The Ecobat project, which began on 1 January 2022, is now entering its final stage and will officially conclude on 31 December 2025. With less than three months remaining, the consortium is focusing on wrapping up research activities, finalising publications, and ensuring that all results are shared openly and responsibly.
Researchers are reminded that the final report is due by 30 June 2026, while continuous reporting (similar to the intermediate report) will remain open until 31 December 2027. A key task in these closing months is to ensure green open access for all scientific outputs by uploading publications to the official repository, as required by FRS-FNRS.
At the same time, the Ecobat team is preparing a new project video to showcase the project’s achievements, lessons learned, and the people behind the research. More details will be shared soon.
Reflecting on the Project’s Journey
At the closing meeting in September, partners took a moment to look back at how far the project has come. One theme that stood out was the growing connection between theory and experiment.
As one researcher shared, “I used to think that computer models were too abstract to reflect real systems accurately. However, I discovered that, with the right computational tools and input variables, these models can produce results that truly make sense in an experimental setup. It showed me how powerful the combination of theory and practice can be.”
This close interaction between modelling and experimentation has become one of Ecobat’s defining strengths. The theoretical teams gained valuable insights and developed new ways to interpret simulations, while the experimental teams benefited from more targeted and informed approaches.

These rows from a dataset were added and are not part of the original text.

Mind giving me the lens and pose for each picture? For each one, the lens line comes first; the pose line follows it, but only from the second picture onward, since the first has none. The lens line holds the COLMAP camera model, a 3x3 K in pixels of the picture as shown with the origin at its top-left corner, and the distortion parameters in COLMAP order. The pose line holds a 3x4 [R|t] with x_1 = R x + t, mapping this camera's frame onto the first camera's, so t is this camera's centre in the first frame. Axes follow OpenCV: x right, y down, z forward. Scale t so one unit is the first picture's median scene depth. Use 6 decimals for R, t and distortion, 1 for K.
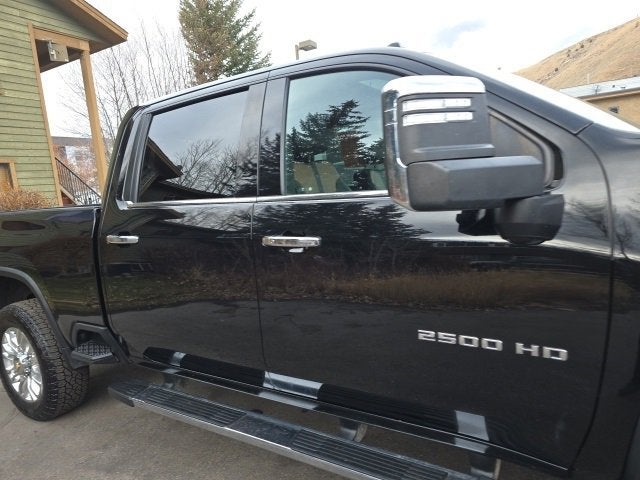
lens RADIAL K [[434.7, 0, 319.6], [0, 434.7, 247.6], [0, 0, 1]] dist [0.050465, -0.034671]
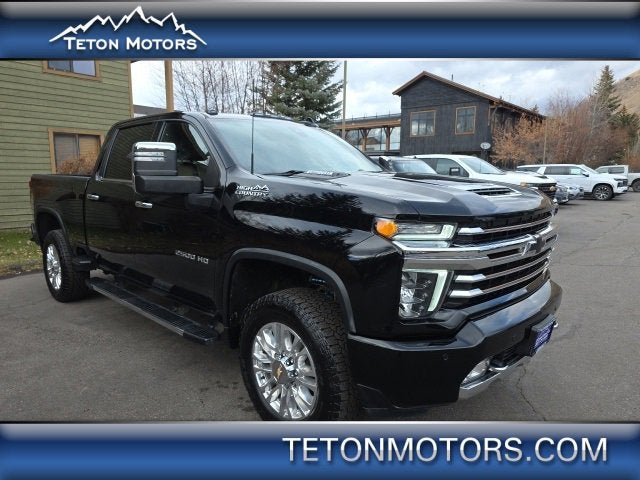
lens RADIAL K [[438.1, 0, 320.0], [0, 438.1, 240.0], [0, 0, 1]] dist [0.052029, -0.039946]
pose [[0.975649, 0.122856, -0.181699, 0.187139], [-0.119981, 0.992415, 0.026775, -0.000831], [0.183610, -0.004323, 0.982990, -0.145798]]
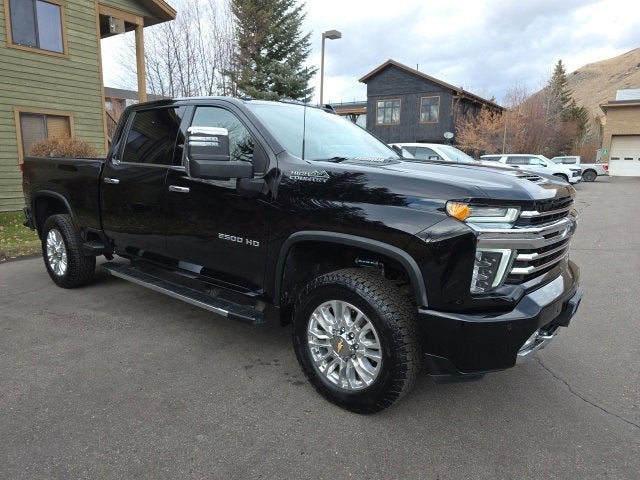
lens RADIAL K [[437.8, 0, 320.3], [0, 437.8, 243.2], [0, 0, 1]] dist [0.055093, -0.042227]
pose [[0.988091, 0.126162, -0.088089, 0.133670], [-0.121967, 0.991197, 0.051502, 0.008265], [0.093811, -0.040145, 0.994780, -0.168647]]
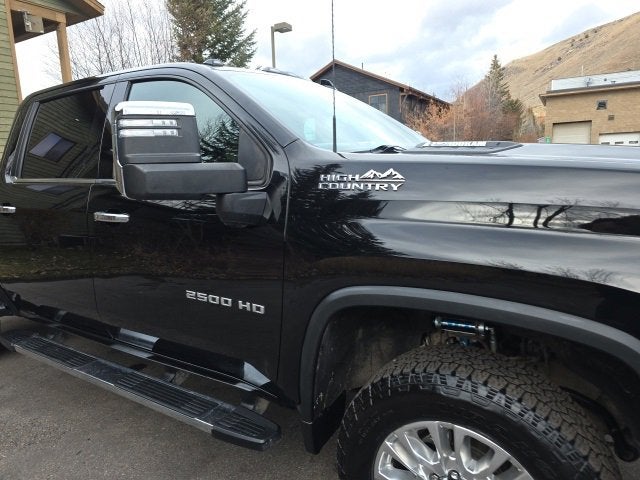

Over the past three years, researchers have also seen tangible progress in performance. Compared to earlier research within Jan Fransaer’s group, the number of achievable battery charge–discharge cycles has increased significantly. Moving away from ionic liquids played a key role in this improvement. In the early stages, obtaining a stable metal deposit was already a breakthrough, but battery science has evolved. The next big challenge is ensuring that deposition and stripping can be made fully reversible, which is crucial for any viable battery technology.
At the same time, the consortium recognised that some goals were deliberately ambitious. One example was the attempt to remove fluorinated compounds from electrolytes. Although this idea is well aligned with environmental goals, it proved extremely challenging in practice. Fluorinated compounds are still important for maintaining salt solubility and electrolyte stability, especially on the anode side. Balancing sustainability and performance remains a central question in battery development.
Collaboration as a Driving Force
A strong sense of collaboration has been one of Ecobat’s key achievements. KU Leuven researchers emphasised how open and constructive the cooperation between partners has been, which is not always a given in large research consortia.
Access to the laboratories of Professor Alex Vlad at UCLouvain has been particularly valuable, allowing researchers to conduct experiments under highly reliable conditions. This combination of advanced laboratory capabilities, theoretical expertise, and teamwork has been essential to the project’s success.
As Ecobat approaches its conclusion, the project leaves behind not only scientific results but also a community of researchers who have learned from one another. The experience gained and the connections built will continue to inspire future collaborations in the search for sustainable and innovative battery technologies.